Wandering around at the Brisbane Truck Show and wondering why it felt so good to be back in a big crowd of trucking folk, I realised that it’s a culture thing. The trucking industry is more than a profession, more than an industry sector, there’s a deeper connection there for those of us who have been involved in it for some time, this is the culture in which we live and which we enjoy.
As a meandered from stand to stand, chatting to people I knew and meeting with people I didn’t know, there were plenty of smiles on faces and I realised that most of the other visitors to the show were also feeling the same way about the whole thing.
It’s like coming home, it’s like coming back to someplace where you always feel comfortable and where people feel as strongly about meeting up in the same way that you do. Yes, we all complain about the problems in the trucking industry and some of the working conditions, our treatment by roadside enforcement and police, but, at the end of the day, we love it.
It felt like it had been so long since I had been in an atmosphere like that where the trucking industry was getting together and doing its thing. In fact, it has still only been two years between truck shows. A
However, it felt like a lot longer, the pandemic era seems to have drawn out time and made us feel like it has been going on forever. This made the chance to finally have a chat so much better.

**Source data**
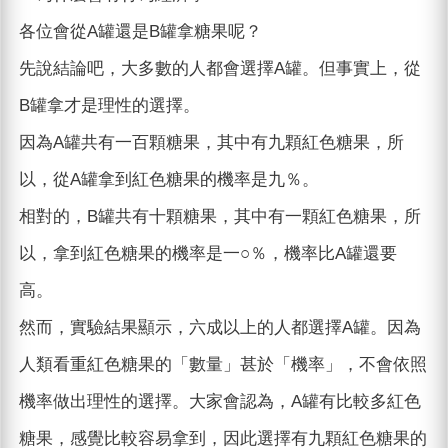
各位會從A罐還是B罐拿糖果呢？
先說結論吧，大多數的人都會選擇A罐。但事實上，從
B罐拿才是理性的選擇。
因為A罐共有一百顆糖果，其中有九顆紅色糖果，所
以，從A罐拿到紅色糖果的機率是九％。
相對的，B罐共有十顆糖果，其中有一顆紅色糖果，所
以，拿到紅色糖果的機率是一○％，機率比A罐還要
高。
然而，實驗結果顯示，六成以上的人都選擇A罐。因為
人類看重紅色糖果的「數量」甚於「機率」，不會依照
機率做出理性的選擇。大家會認為，A罐有比較多紅色
糖果，感覺比較容易拿到，因此選擇有九顆紅色糖果的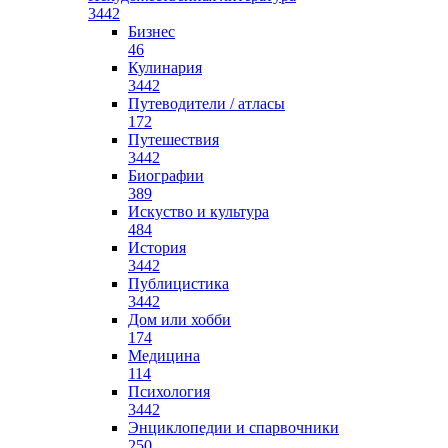
3442
Бизнес
46
Кулинария
3442
Путеводители / атласы
172
Путешествия
3442
Биографии
389
Искуство и культура
484
История
3442
Публицистика
3442
Дом или хобби
174
Медицина
114
Психология
3442
Энциклопедии и спарвочники
250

**Exercise**
Summarize the piece about the Brisbane Truck Show in two sentences.

**Answer section**
Wandering the Brisbane Truck Show, the writer realized that being back among trucking people felt good because the industry is a culture that long-time participants live in and enjoy, and most other visitors seemed to feel the same way. Despite complaints about the industry's problems, working conditions and treatment by roadside enforcement and police, its people love it, and although only two years had passed between truck shows, the pandemic made the gap feel far longer and the chance to chat that much better.